* **Texto extraído**:

• • • •

Ocorreu há 101 anos atrás. Dois dias depois de aportarem no Brasil e já hospedados no Convento dos Franciscanos em Olinda (Pernambuco) os primeiros Missionários da Sagrada Família a deixar a Europa davam notícias e partilhavam com seus confrades além-mar as primeiras impressões sobre o novo continente. Trata-se de uma carta escrita pelo Pe. João Henrique Paulssen no dia 10 de janeiro de 1911. O Messager de la Sainte Famille (abril/1911, p. 121-124), que desde suas primeiras edições mantinha um noticiário sobre as missões em geral, divulgou com orgulho e entusiasmo os passos da primeira missão dos Missionários da Sagrada Família.
Assim começava o Pe. Paulssen sua carta: “Enfim chegamos! Graças às orações de vocês e de todas as pessoas que se interessam por nós, Jesus, Maria e José nos proporcionaram a boa viagem que vocês nos desejaram na partida. Queremos agradecer a todos de todo coração.”

• • • •

* **Dados fornecidos**:

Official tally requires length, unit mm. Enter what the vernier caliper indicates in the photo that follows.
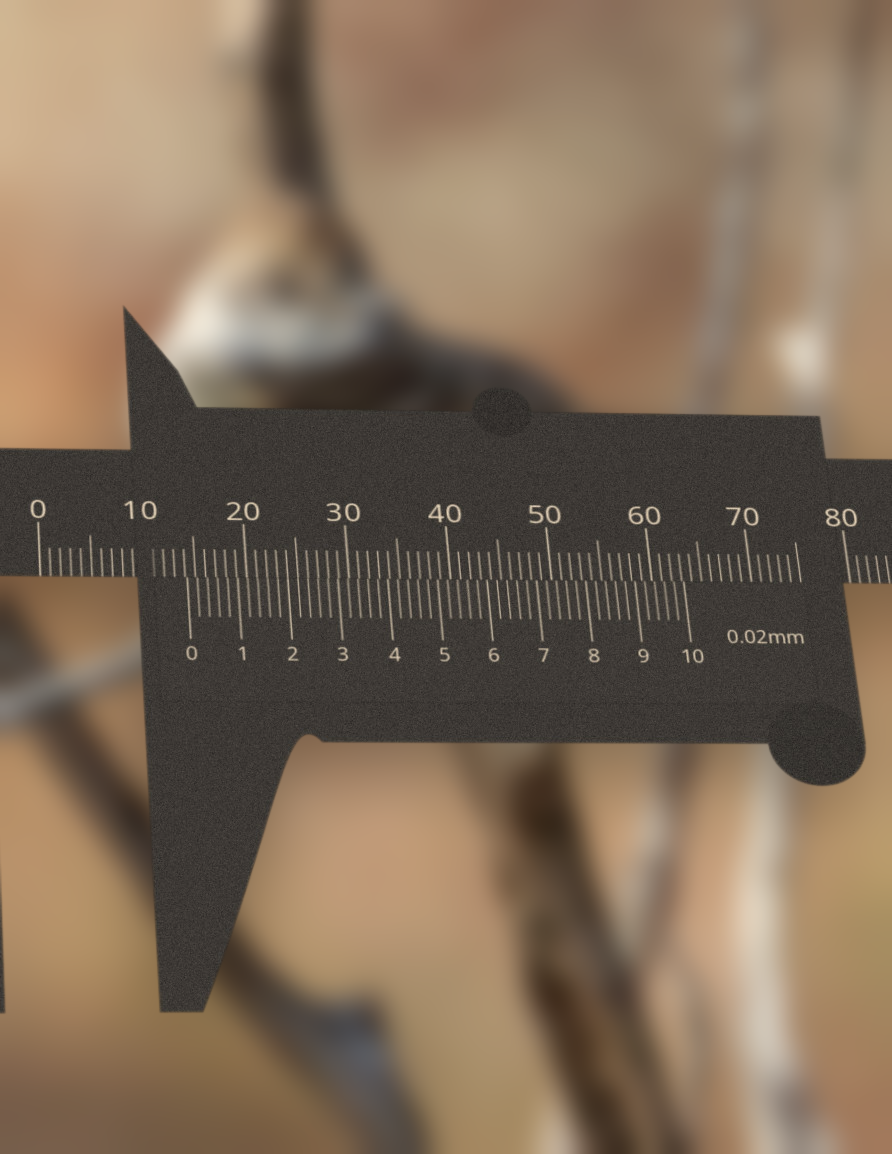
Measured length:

• • • •

* **Descrição do exercício**:
Responda com base no texto extraído:
(a) Onde os missionários estavam hospedados dois dias depois de chegar ao Brasil?
(b) Em que data o Pe. João Henrique Paulssen escreveu a carta?
(c) Com que exclamação o Pe. Paulssen abre a carta?
Baseie-se somente no texto extraído.

* **Resposta**:
(a) No Convento dos Franciscanos em Olinda (Pernambuco).
(b) Em 10 de janeiro de 1911.
(c) "Enfim chegamos!"